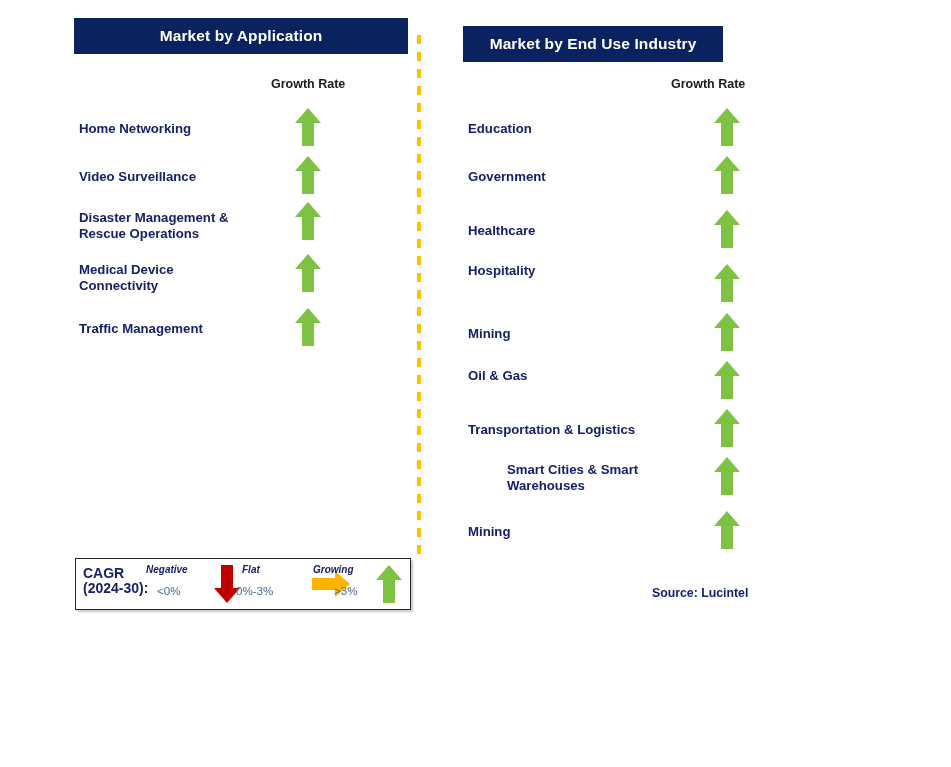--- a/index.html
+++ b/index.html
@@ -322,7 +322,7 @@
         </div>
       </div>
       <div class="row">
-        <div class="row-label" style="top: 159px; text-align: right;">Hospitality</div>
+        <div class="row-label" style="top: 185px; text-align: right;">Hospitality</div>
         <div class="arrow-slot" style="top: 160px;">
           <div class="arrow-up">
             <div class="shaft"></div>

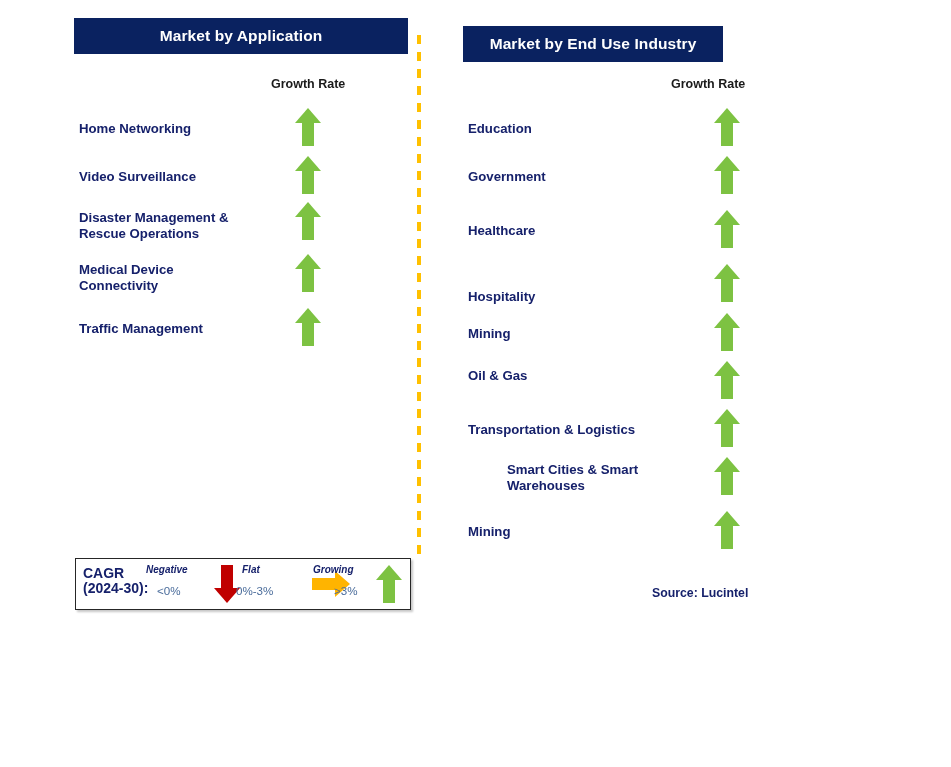--- a/index.html
+++ b/index.html
@@ -194,7 +194,7 @@
   }
   .legend-word {
     position: absolute;
-    font-size: 10px;
+    font-size: 17px;
     font-weight: bold;
     font-style: italic;
     color: #16216B;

[Task to complete] Take each line above that contains "Hospitality" and copy it out.

[Expected output]
-        <div class="row-label" style="top: 159px; text-align: right;">Hospitality</div>
+        <div class="row-label" style="top: 185px; text-align: right;">Hospitality</div>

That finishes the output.